漢字もあり文字の量も多めですので、小さいお子さんには、最初は一緒に読んであげるのがおすすめです。お子さんが大きくなってからも、長く楽しんでいただける1冊ですよ。
幸せに満たされるクリスマスツリーの“指南書”
最後にご紹介するのは、『クリスマスツリーをかざろう』(BL出版)。表紙から裏表紙まで赤いリボンがぐるりと描かれていて、このままプレゼントとして渡せるくらい素敵なビジュアルです。私はあたたかくてどこか懐かしさを感じるこの絵が大好きで、クリスマスが近づくと、まずはこの絵本を飾って気分を盛り上げます。
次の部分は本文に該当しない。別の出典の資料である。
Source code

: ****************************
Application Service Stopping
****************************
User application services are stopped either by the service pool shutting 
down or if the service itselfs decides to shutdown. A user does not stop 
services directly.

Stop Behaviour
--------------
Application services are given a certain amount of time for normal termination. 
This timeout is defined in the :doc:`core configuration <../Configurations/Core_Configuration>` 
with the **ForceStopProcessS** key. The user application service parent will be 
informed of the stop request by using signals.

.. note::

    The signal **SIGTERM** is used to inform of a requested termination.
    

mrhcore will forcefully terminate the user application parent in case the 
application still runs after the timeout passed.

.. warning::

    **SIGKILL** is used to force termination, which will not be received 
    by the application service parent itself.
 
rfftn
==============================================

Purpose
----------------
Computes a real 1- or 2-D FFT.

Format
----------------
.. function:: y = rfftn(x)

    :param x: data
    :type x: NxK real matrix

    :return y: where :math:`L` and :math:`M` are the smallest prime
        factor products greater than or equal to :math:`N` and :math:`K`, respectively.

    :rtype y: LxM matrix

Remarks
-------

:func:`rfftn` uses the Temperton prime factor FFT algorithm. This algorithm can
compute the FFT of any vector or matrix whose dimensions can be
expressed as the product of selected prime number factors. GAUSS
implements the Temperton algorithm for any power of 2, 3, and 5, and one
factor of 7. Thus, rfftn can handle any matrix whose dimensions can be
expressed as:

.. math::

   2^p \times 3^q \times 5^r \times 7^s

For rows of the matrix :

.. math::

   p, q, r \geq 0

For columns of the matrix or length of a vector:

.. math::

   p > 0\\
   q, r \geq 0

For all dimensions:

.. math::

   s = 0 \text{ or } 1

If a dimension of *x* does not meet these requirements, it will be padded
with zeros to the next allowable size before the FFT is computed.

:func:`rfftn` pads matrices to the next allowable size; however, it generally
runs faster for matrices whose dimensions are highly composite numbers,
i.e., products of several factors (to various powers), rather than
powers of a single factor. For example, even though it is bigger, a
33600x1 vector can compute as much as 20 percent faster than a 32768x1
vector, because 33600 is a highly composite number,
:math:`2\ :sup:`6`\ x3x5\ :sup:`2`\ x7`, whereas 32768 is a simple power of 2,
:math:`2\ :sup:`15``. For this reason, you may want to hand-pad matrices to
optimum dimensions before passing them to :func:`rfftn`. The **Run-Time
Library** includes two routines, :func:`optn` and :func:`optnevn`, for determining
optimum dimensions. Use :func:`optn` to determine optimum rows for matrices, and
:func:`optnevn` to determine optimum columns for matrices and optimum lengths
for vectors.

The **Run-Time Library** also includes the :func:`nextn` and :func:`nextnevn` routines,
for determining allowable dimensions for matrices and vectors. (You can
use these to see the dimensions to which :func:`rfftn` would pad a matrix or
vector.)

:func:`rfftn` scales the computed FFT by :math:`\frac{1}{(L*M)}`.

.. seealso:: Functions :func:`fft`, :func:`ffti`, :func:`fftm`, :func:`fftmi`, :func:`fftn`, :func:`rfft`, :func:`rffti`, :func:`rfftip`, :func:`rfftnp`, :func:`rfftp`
『クリスマスツリーをかざろう』(文:パトリシア・トート、絵:ジャーヴィス、訳:なかがわちひろ/BL出版)
こちらの絵本は、タイトルどおり、クリスマスツリーを完成させるための指南書です。なんて贅沢で愛らしい指南書なのでしょうか。
シーンは、家族が生の木を調達しに出かけるところから始まります。モミ、マツ、トウヒ、いろいろな木の中から“わが家の1本”を選びます。お気に入りの木を見つけたら、車の屋根にのせて帰りましょう。
家へ戻ったら、部屋を片付けなくっちゃ。木はツリースタンドに立てるため、けずり直す必要もあります。さあ、いよいよ飾りつけが始まりますよ。
友達を呼んで一緒に、豆電球のコードを巻き付けたり、オーナメントを吊るしたり、キラキラのモールをふわりとかけたり。木のてっぺんには星を飾りましょうか? それともリボンにする?
最後は、いよいよクライマックス。部屋の電気を消して真っ暗にしたら、「せーの!」で、豆電球の明かりをつけるのです。
本書に記されているのは、内容的にはそれきりなのですが、とにもかくにも絵が素晴らしい! ドラマティックな山場もちゃんと用意されています。クリスマスツリーの飾り方をわかりやすく指南する実用書でありながら、同時に、お子さんやご家族がクリスマスの幸せに満たされる絵本なのです。
「だれもが きっと クリスマスの まほうに かかることでしょう。」
ぜひ、お手にとってお確かめくださいね。
私自身、毎年クリスマスの前になると、親しい友人のお子さんやお孫さんへ贈る絵本を選ぶのが恒例となっています。絵と言葉で紡がれた美しい世界、クリスマスの優しさをそっと託して──。
絵本に内包された大切なメッセージは、けっして古びることがありません。クリスマスプレゼントに絵本、おすすめですよ。